WHAT IS REQUIRED: Take the line that holds "top: 44px ->" and every line after it to the end of the entries, and repeat them exactly without the pictures.

[Before-and-after page screenshots]
□ □ □ □ □ □ □

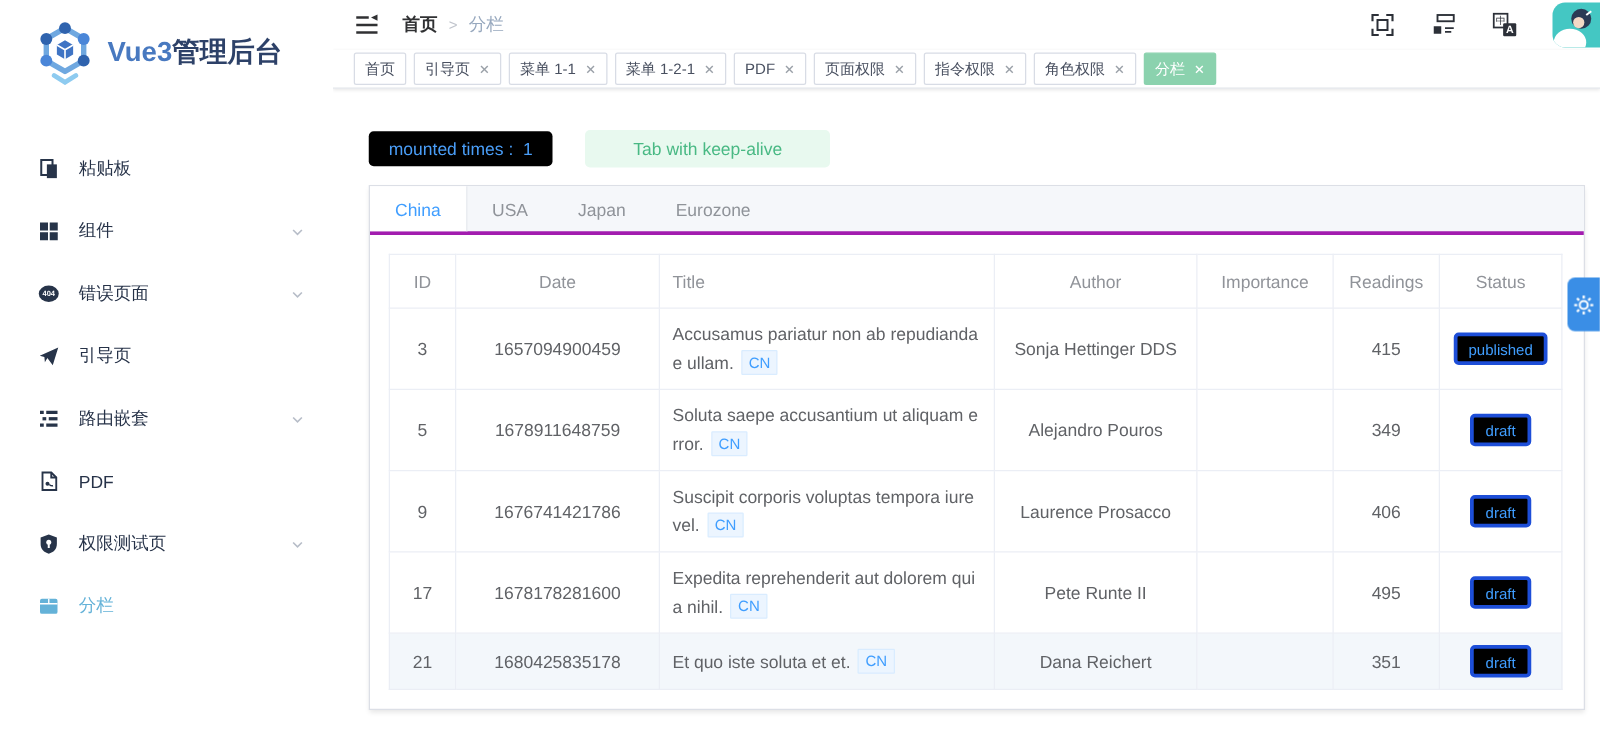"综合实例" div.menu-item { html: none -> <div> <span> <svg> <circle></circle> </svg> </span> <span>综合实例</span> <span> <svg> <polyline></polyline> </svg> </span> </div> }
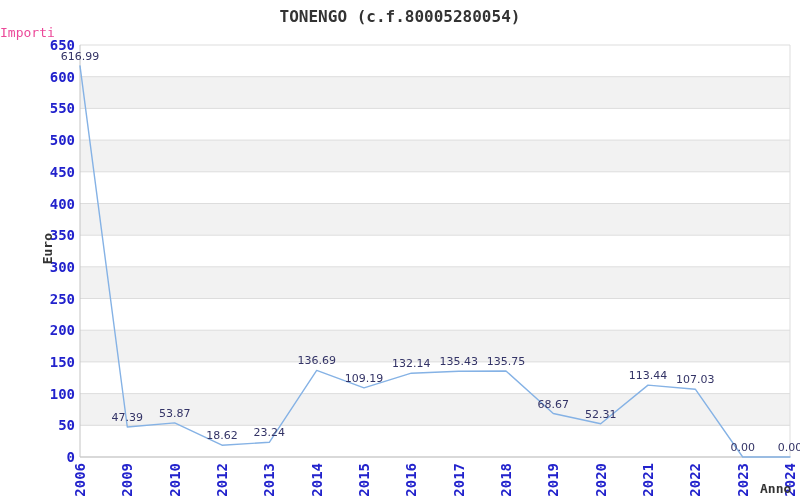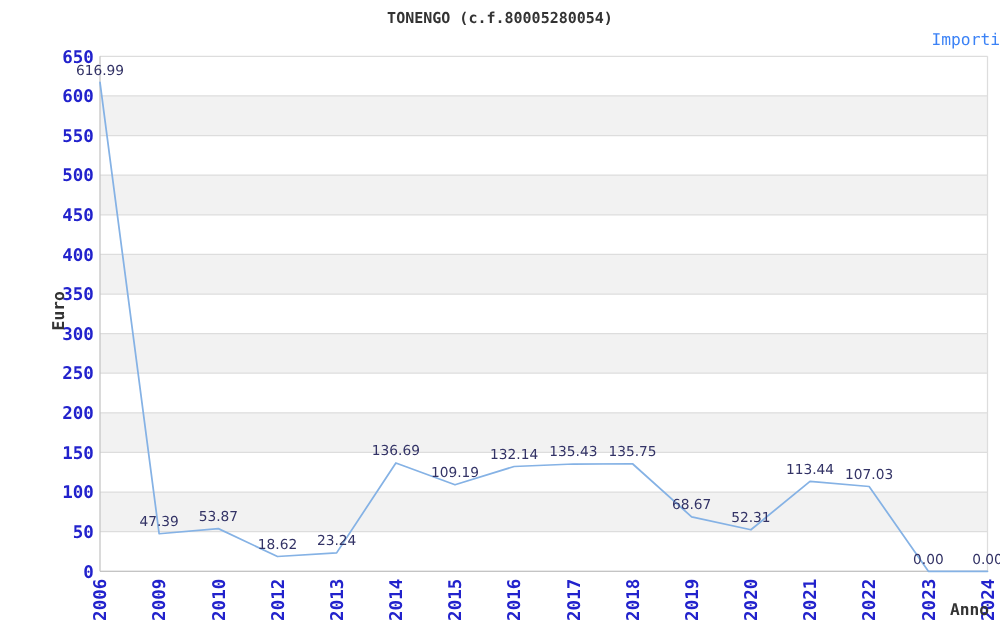"TONENGO (c.f.80005280054)" .chart-title { font-size: 12px -> 16px }
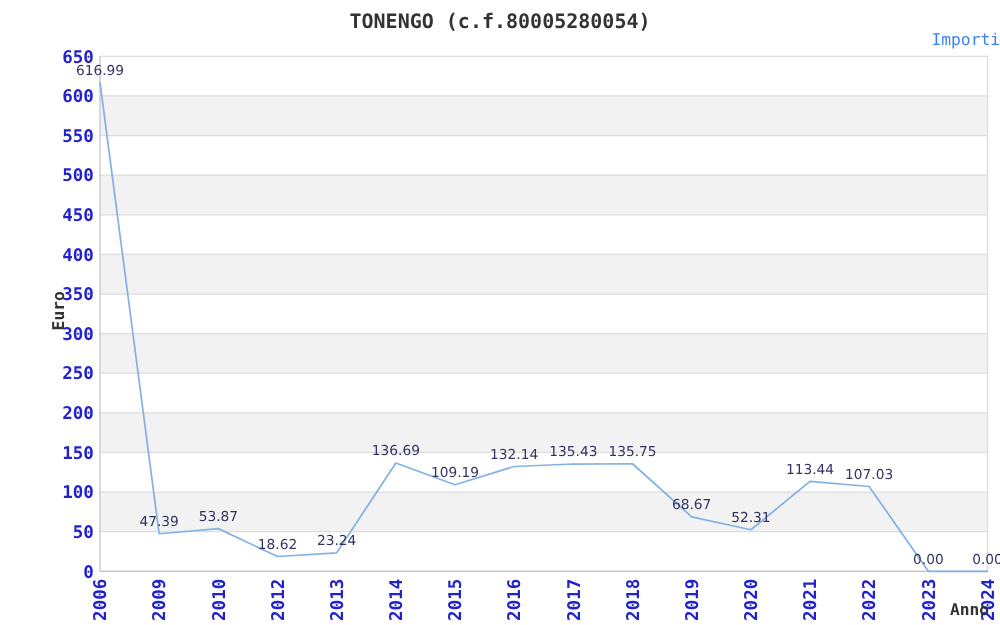"Importi" .chart-subtitle { color: #3b82f6 -> #ec4899; text-align: right -> left }
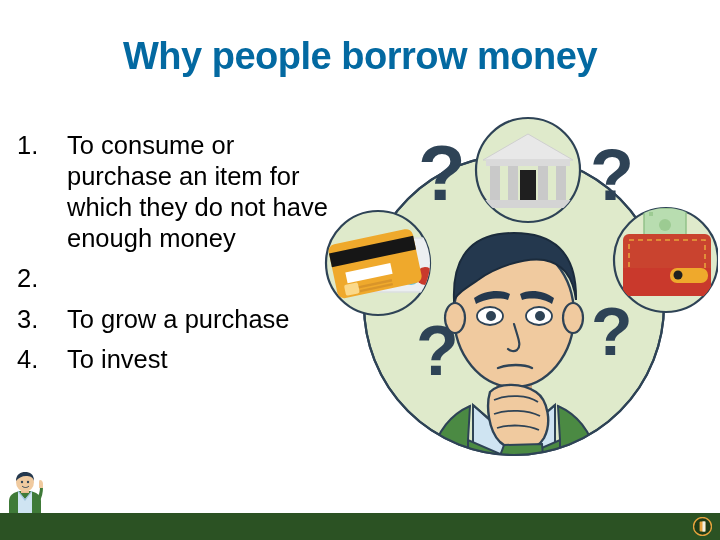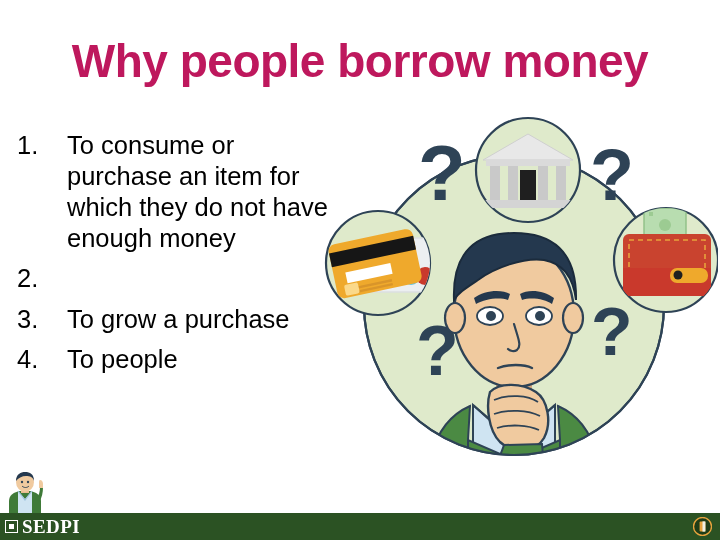"Why people borrow money" .slide-title { color: #be185d -> #0369a1; font-size: 46px -> 38px }
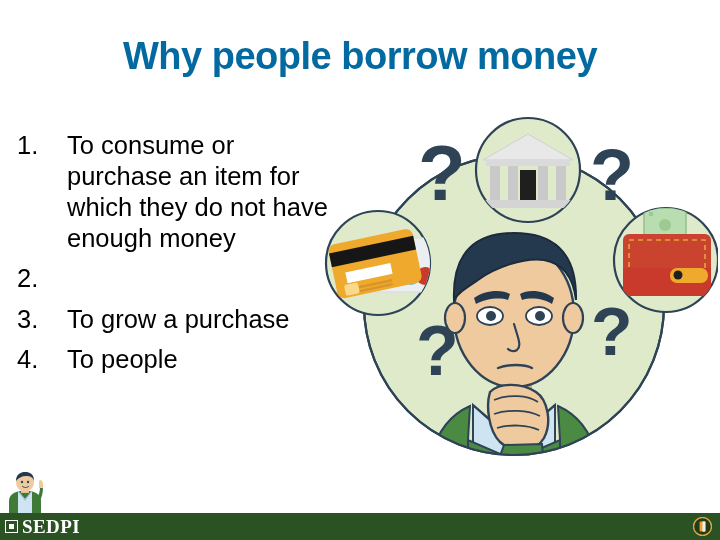"To people" span.item-text { text: people -> invest }
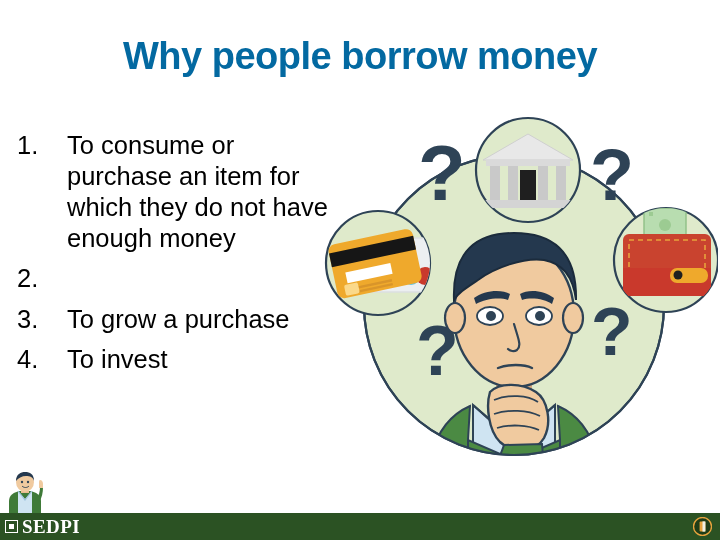"SEDPI" div.footer-logo { html: <div> <span></span> <span>SEDPI</span> </div> -> none }
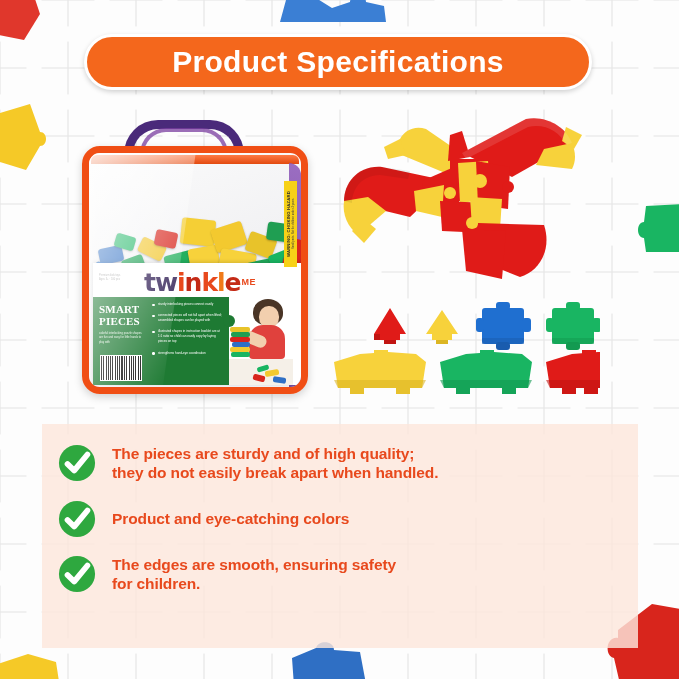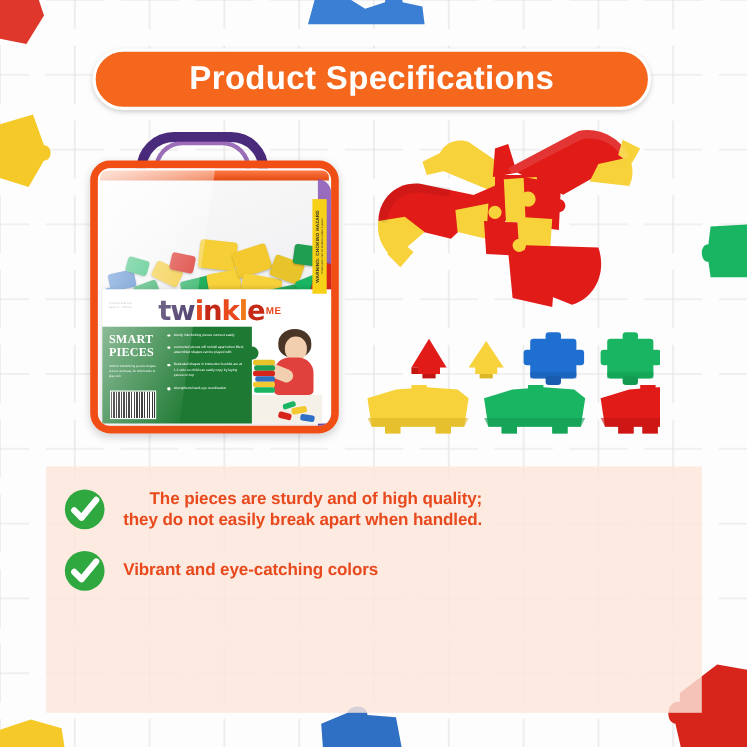"Product Specifications" #title-banner { top: 44px -> 34px }
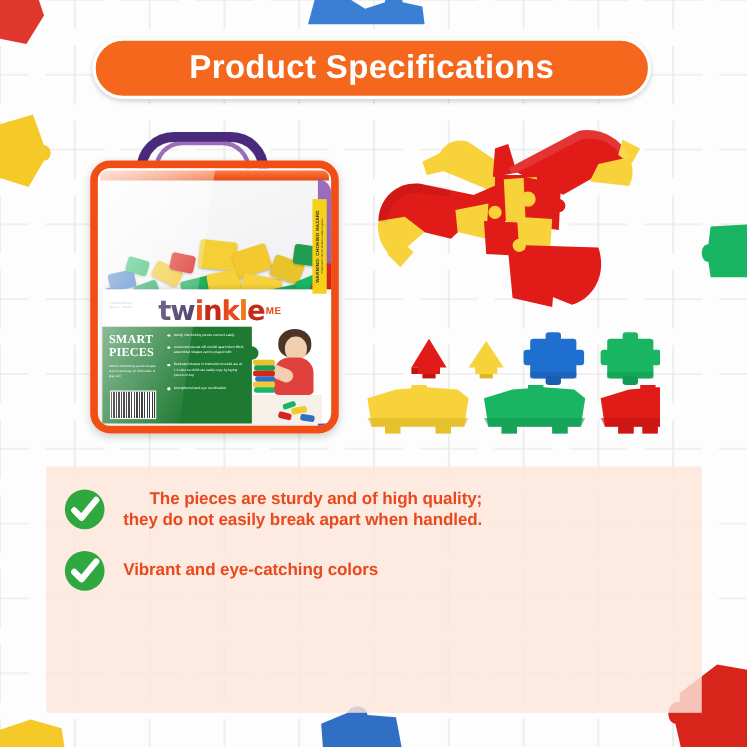"The pieces are sturdy and" #features-panel { text-align: right -> none }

□ □ □ □ □ □ □

WRITTEN SOLUTION:
"Product Specifications" #title-banner { top: 44px -> 34px }
"The pieces are sturdy and" #features-panel { text-align: right -> none }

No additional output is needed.